▶ **To do**
Return the entire news report on the Indiana traffic stop of Bryan Kohberger word for word.

According to his extradition lawyer, Bryan Kohberger believes he will be exonerated. Moscow police believe they have the right man in custody.

HANCOCK COUNTY, Ind. — 13News learned Bryan Kohberger, the suspect in the killings of four college students in Idaho, was stopped twice in Indiana just minutes apart.

On Thursday, the FBI released a statement refuting a media report that claimed it directed Indiana police to pull over Kohberger: 

Contrary to reports, the December 15th traffic stops conducted on the vehicle being driven by Bryan Kohberger in Indiana were not requested or directed by the FBI.

At approximately 10:41 a.m. on Dec. 15, a Hancock County Sheriff's deputy pulled over Kohberger's Hyundai just east of the rest park near the 107-mile marker for following too closely. 

Bryan Kohberger was driving and the sheriff's department said the deputy released him with a verbal warning. The department previously said they would not release the body-worn camera video because "the video is part of the active criminal investigation in Idaho."

13News obtained bodycam video of the stop Wednesday. In the video, Kohberger is in the driver's seat and a man believed to be his father is in the front passenger's seat when the deputy pulls them over for following too closely. They tell the deputy they're coming from Washington State University.

They say they've been driving for almost a day, then discuss a SWAT situation that occurred near the college campus. In that incident, police shot and killed a suspect who had threatened to kill his roommates in an apartment. Later, Kohberger tells the deputy he works at Washington State University.

Authorities have previously said the situation at Washington State is not connected to the murders of the Idaho students.

The deputy says he's not familiar with that incident, then let the two of them go after asking them not to follow too close.

▶ **Material provided**
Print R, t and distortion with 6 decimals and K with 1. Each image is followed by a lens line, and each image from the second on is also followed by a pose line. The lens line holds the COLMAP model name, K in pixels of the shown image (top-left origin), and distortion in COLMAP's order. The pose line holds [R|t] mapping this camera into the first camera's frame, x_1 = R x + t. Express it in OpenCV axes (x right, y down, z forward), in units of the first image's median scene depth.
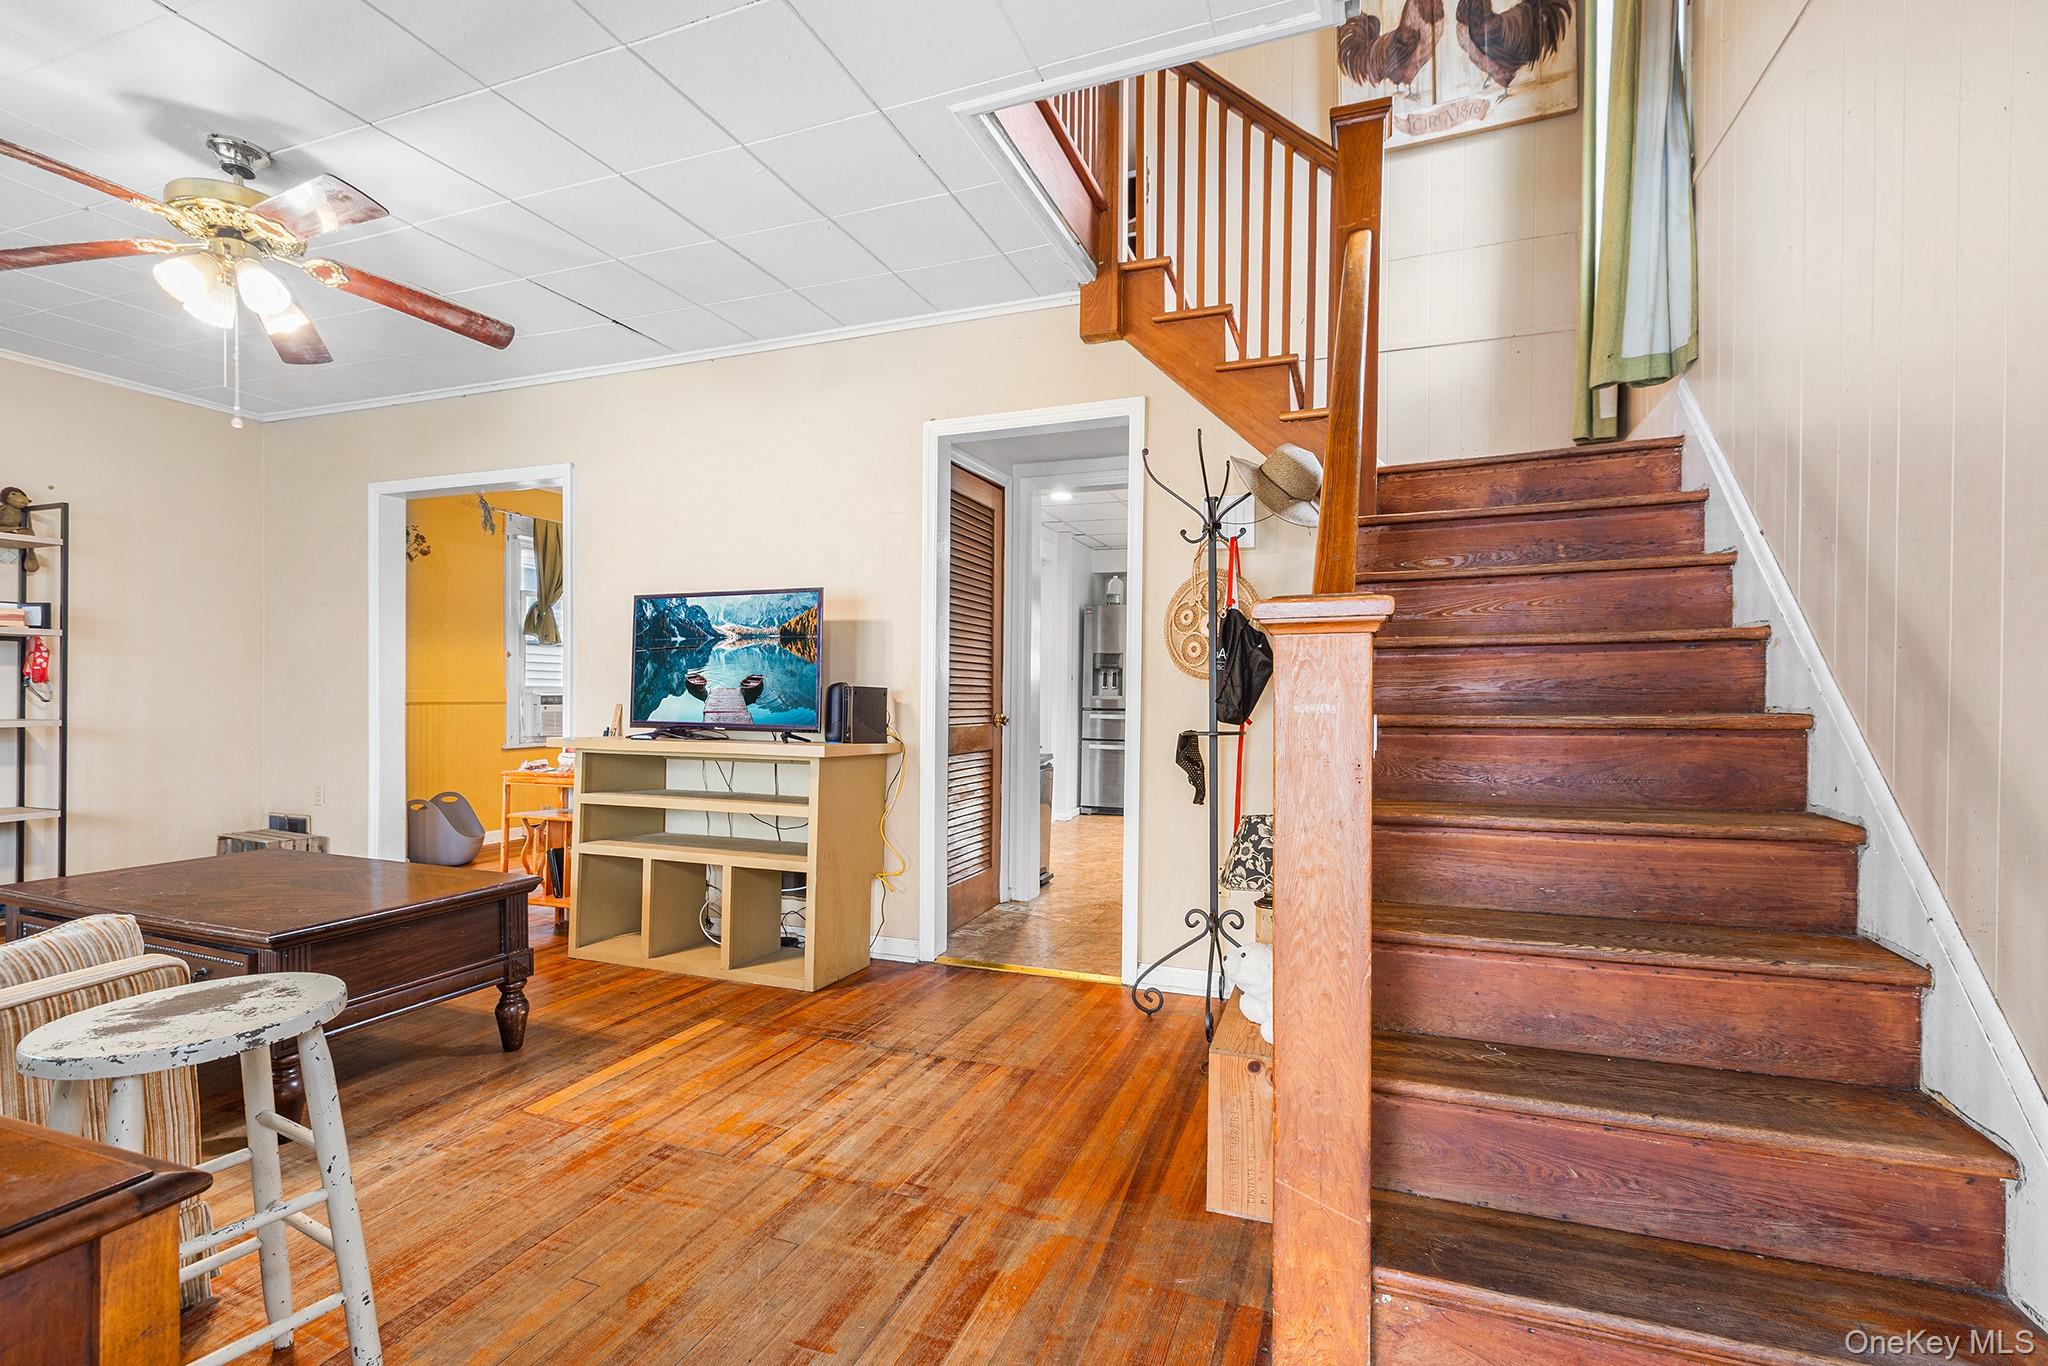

▶ **Finished exercise**
According to his extradition lawyer, Bryan Kohberger believes he will be exonerated. Moscow police believe they have the right man in custody.

HANCOCK COUNTY, Ind. — 13News learned Bryan Kohberger, the suspect in the killings of four college students in Idaho, was stopped twice in Indiana just minutes apart.

On Thursday, the FBI released a statement refuting a media report that claimed it directed Indiana police to pull over Kohberger: 

Contrary to reports, the December 15th traffic stops conducted on the vehicle being driven by Bryan Kohberger in Indiana were not requested or directed by the FBI.

At approximately 10:41 a.m. on Dec. 15, a Hancock County Sheriff's deputy pulled over Kohberger's Hyundai just east of the rest park near the 107-mile marker for following too closely. 

Bryan Kohberger was driving and the sheriff's department said the deputy released him with a verbal warning. The department previously said they would not release the body-worn camera video because "the video is part of the active criminal investigation in Idaho."

13News obtained bodycam video of the stop Wednesday. In the video, Kohberger is in the driver's seat and a man believed to be his father is in the front passenger's seat when the deputy pulls them over for following too closely. They tell the deputy they're coming from Washington State University.

They say they've been driving for almost a day, then discuss a SWAT situation that occurred near the college campus. In that incident, police shot and killed a suspect who had threatened to kill his roommates in an apartment. Later, Kohberger tells the deputy he works at Washington State University.

Authorities have previously said the situation at Washington State is not connected to the murders of the Idaho students.

The deputy says he's not familiar with that incident, then let the two of them go after asking them not to follow too close.